Saturday, April 02, 2005

My New Hair

So this is my new hair. What do you think?? I even have bangs. You can't really see them cause they're underneath all that hair. But they are there trust me. I almost cried in the hair dresser's chair when she first cut them. but than I was fine. You'll have to see it in person.

Friday, April 01, 2005

SEX

Now that I have your attention.

Did you ever notice how in classes or in regular conversations that people assume that all teens are having sex. They assume that once you hit a certain age that atleast once in your life you have been pissed drunk. They assume that you've experimented with drugs and if you say no they're like well atleast pot. I am here to inform you that it's not true. There are some peole out in the world who do not do those things and it really ticks me off when someone will say "oh they're all going to have sex anyway" NOT true. Not everyone is haveing sex or drinking their minds empty, some people have morals and ethics that they want to maintain and uphold. Like not having sex till their married. It does exist and no offense to me I'd think it'd make the marriage better if you waited. There would be no surprises like getting pregnant accidently and than not knowing who the father is. Not a smart thing. Or contracting an STI you know most STI's can be lifelong. Meaning they are not cured. Ok I'm done. I guess I'm just innocent and I never realized how many people ARE having sex. I guess I'm in a minority. But if you think about it...what guy would want his wife to have been with someone else???

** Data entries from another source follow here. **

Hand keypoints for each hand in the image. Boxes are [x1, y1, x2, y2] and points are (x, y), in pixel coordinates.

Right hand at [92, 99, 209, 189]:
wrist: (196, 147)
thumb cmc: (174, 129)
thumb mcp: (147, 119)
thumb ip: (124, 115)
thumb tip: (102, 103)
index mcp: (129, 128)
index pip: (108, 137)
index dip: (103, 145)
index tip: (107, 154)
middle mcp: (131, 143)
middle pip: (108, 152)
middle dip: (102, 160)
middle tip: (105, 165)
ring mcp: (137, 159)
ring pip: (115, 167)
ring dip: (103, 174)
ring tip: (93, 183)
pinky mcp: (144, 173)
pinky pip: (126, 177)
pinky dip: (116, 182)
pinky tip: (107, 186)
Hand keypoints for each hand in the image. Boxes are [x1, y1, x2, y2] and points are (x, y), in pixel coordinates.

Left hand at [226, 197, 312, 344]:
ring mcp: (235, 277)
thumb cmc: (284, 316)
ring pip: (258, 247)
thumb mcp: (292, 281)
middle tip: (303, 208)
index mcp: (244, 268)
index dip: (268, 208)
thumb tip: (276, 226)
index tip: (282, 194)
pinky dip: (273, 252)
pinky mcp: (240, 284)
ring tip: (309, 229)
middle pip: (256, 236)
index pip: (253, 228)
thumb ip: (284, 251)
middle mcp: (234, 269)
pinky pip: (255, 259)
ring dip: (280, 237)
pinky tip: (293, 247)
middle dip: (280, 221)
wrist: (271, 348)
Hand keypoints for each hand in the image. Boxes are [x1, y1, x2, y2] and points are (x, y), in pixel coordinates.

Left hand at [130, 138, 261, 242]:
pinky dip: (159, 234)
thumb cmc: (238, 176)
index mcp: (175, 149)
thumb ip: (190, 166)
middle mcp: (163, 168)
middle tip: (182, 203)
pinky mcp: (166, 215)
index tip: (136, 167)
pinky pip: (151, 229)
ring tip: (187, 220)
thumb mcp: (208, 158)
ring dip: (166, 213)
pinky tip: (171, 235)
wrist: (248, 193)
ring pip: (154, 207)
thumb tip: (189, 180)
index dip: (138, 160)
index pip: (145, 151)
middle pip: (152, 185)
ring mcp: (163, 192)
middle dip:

I think the above rant came from finding out a friend got pregnant. Yeah, dropped out of school and went back home and now she's pregnant?? That's what happens when you're not careful and when you don't wait.

Ok now I'm really done, I had something else I wanted to mention but I don't remember.

I do know that I'm now getting a car for next year, well maybe depending on, how much I can save from working or how much I get from scholarships. And all depending is how much I can take for a student loan. And if everything works out, that means a vehicle for me! But than I will have to pay for gas too. That means maintaining a job, yup. A job.